Votre chroniqueur vous doit sinon des excuses, du moins quelques explications. Depuis cet été, et pour quelques semaines encore, il s'est trouvé, en partie, mobilisé en qualité de garde malade familial. C'est une de ces humbles et tendres tâches les plus bienfaisantes, sinon les plus joyeuses, sur lesquelles se consolident nos foyers.
Il a donc largement délaissé la tâche, quasi quotidienne en temps normal, d'écriture, et, bien plus encore naturellement, de publication sous forme de blogue, de son journal. Qu'on se rassure, l'Insolent reprendra bientôt son flot d'imprécations, sans pour autant prendre parti, sinon contre la gauche et contre la macronie, dans la campagne présidentielle.

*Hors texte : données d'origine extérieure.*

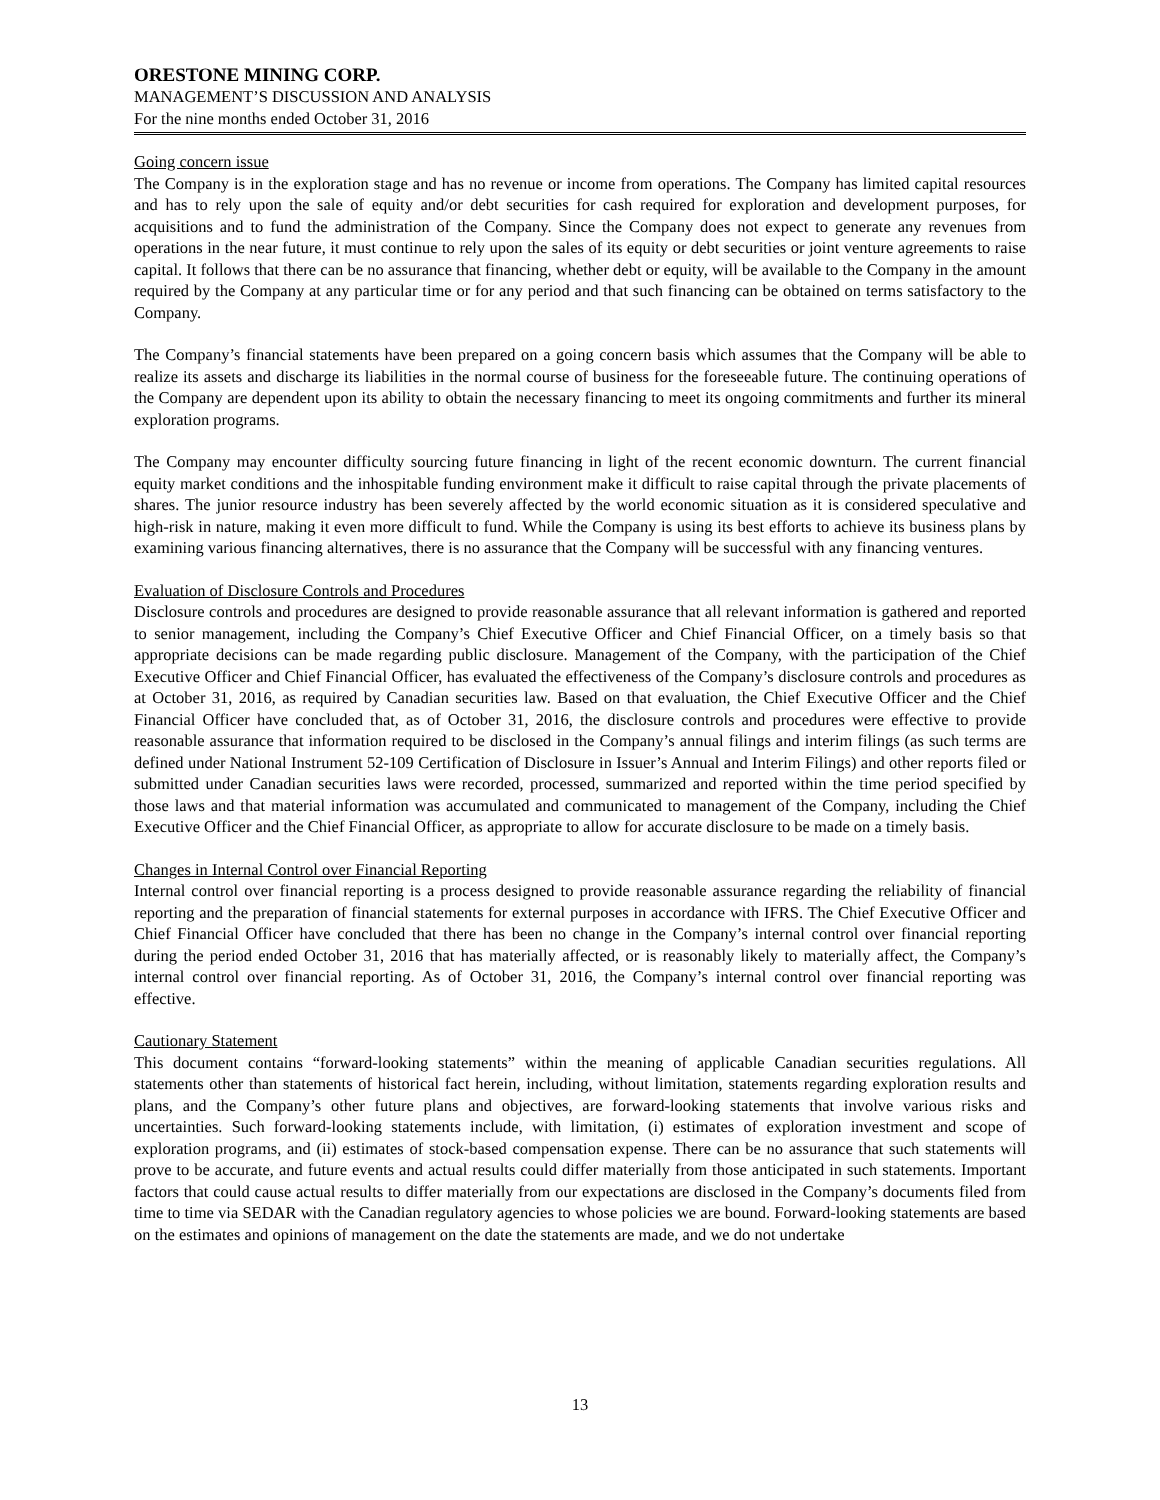ORESTONE MINING CORP.
MANAGEMENT’S DISCUSSION AND ANALYSIS
For the nine months ended October 31, 2016
Going concern issue
The Company is in the exploration stage and has no revenue or income from operations. The Company has limited capital resources and has to rely upon the sale of equity and/or debt securities for cash required for exploration and development purposes, for acquisitions and to fund the administration of the Company. Since the Company does not expect to generate any revenues from operations in the near future, it must continue to rely upon the sales of its equity or debt securities or joint venture agreements to raise capital. It follows that there can be no assurance that financing, whether debt or equity, will be available to the Company in the amount required by the Company at any particular time or for any period and that such financing can be obtained on terms satisfactory to the Company.
The Company’s financial statements have been prepared on a going concern basis which assumes that the Company will be able to realize its assets and discharge its liabilities in the normal course of business for the foreseeable future. The continuing operations of the Company are dependent upon its ability to obtain the necessary financing to meet its ongoing commitments and further its mineral exploration programs.
The Company may encounter difficulty sourcing future financing in light of the recent economic downturn. The current financial equity market conditions and the inhospitable funding environment make it difficult to raise capital through the private placements of shares. The junior resource industry has been severely affected by the world economic situation as it is considered speculative and high-risk in nature, making it even more difficult to fund. While the Company is using its best efforts to achieve its business plans by examining various financing alternatives, there is no assurance that the Company will be successful with any financing ventures.
Evaluation of Disclosure Controls and Procedures
Disclosure controls and procedures are designed to provide reasonable assurance that all relevant information is gathered and reported to senior management, including the Company’s Chief Executive Officer and Chief Financial Officer, on a timely basis so that appropriate decisions can be made regarding public disclosure. Management of the Company, with the participation of the Chief Executive Officer and Chief Financial Officer, has evaluated the effectiveness of the Company’s disclosure controls and procedures as at October 31, 2016, as required by Canadian securities law. Based on that evaluation, the Chief Executive Officer and the Chief Financial Officer have concluded that, as of October 31, 2016, the disclosure controls and procedures were effective to provide reasonable assurance that information required to be disclosed in the Company’s annual filings and interim filings (as such terms are defined under National Instrument 52-109 Certification of Disclosure in Issuer’s Annual and Interim Filings) and other reports filed or submitted under Canadian securities laws were recorded, processed, summarized and reported within the time period specified by those laws and that material information was accumulated and communicated to management of the Company, including the Chief Executive Officer and the Chief Financial Officer, as appropriate to allow for accurate disclosure to be made on a timely basis.
Changes in Internal Control over Financial Reporting
Internal control over financial reporting is a process designed to provide reasonable assurance regarding the reliability of financial reporting and the preparation of financial statements for external purposes in accordance with IFRS. The Chief Executive Officer and Chief Financial Officer have concluded that there has been no change in the Company’s internal control over financial reporting during the period ended October 31, 2016 that has materially affected, or is reasonably likely to materially affect, the Company’s internal control over financial reporting. As of October 31, 2016, the Company’s internal control over financial reporting was effective.
Cautionary Statement
This document contains “forward-looking statements” within the meaning of applicable Canadian securities regulations. All statements other than statements of historical fact herein, including, without limitation, statements regarding exploration results and plans, and the Company’s other future plans and objectives, are forward-looking statements that involve various risks and uncertainties. Such forward-looking statements include, with limitation, (i) estimates of exploration investment and scope of exploration programs, and (ii) estimates of stock-based compensation expense. There can be no assurance that such statements will prove to be accurate, and future events and actual results could differ materially from those anticipated in such statements. Important factors that could cause actual results to differ materially from our expectations are disclosed in the Company’s documents filed from time to time via SEDAR with the Canadian regulatory agencies to whose policies we are bound. Forward-looking statements are based on the estimates and opinions of management on the date the statements are made, and we do not undertake
13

Entre-temps, une lectrice fidèle et amicale m'interpelle à propos du phénomène Zemmour sur lequel évidemment je ne me suis pas exprimé à ce jour. Je voudrais en parler sincèrement et objectivement.
Il court à son sujet les informations les plus contradictoires et les plus bruyantes. Les uns le présentent comme une sorte de vieux nationaliste, pétainiste et maurrassien, dernière étiquette qu'il ne récuse pas vraiment, les autres comme l'incarnation d'un communautarisme discret ce qui constitue, en général, l'exact contraire de la première hypothèse. Ayant personnellement épuisé, depuis longtemps, le charme abstrait d'un tel débat, j'ai eu le plaisir de lui poser, en privé, aimablement, la question. "Quand on vous présente comme un épigone de Charles Maurras, que répondez-vous ?" il m'a clairement répondu que cela ne lui disconvenait pas.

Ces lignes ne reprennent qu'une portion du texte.